- Education: Carleton College (BA) Washington and Lee University (JD) New York University (MFA)
- Occupations: Television producer, writer
- Years active: 2002–present
- Known for: Law & Order (franchise), Reign

= Stephanie Sengupta =

American television producer and writer

Stephanie Sengupta (also credited as Stephanie SenGupta or Stéphanie Sengupta) is an American television producer and writer. She is a co-creator of the series Reign and known for writing and co-producing episodes of the police procedural dramas Hawaii Five-0, Law & Order and Law & Order: Criminal Intent, and for foreign adaptations of the Law & Order franchise.

WRITTEN PROBLEM: Update the passage of the Stephanie Sengupta profile that opens with "- Occupations: Television" and closes with "Law & Order franchise.", putting "showrunner" wherever "producer" appears. The listing has no connection to the Stephanie Sengupta profile.

Entries drawn from a collection:

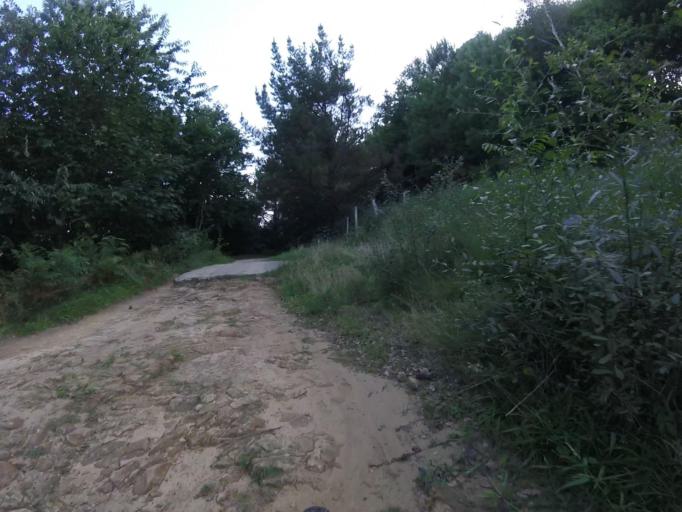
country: ES
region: Basque Country
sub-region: Provincia de Guipuzcoa
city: Fuenterrabia
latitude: 43.3652
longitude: -1.8244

EXERCISE ANSWER:
- Occupations: Television showrunner, writer
- Years active: 2002–present
- Known for: Law & Order (franchise), Reign

= Stephanie Sengupta =

American television showrunner and writer

Stephanie Sengupta (also credited as Stephanie SenGupta or Stéphanie Sengupta) is an American television showrunner and writer. She is a co-creator of the series Reign and known for writing and co-producing episodes of the police procedural dramas Hawaii Five-0, Law & Order and Law & Order: Criminal Intent, and for foreign adaptations of the Law & Order franchise.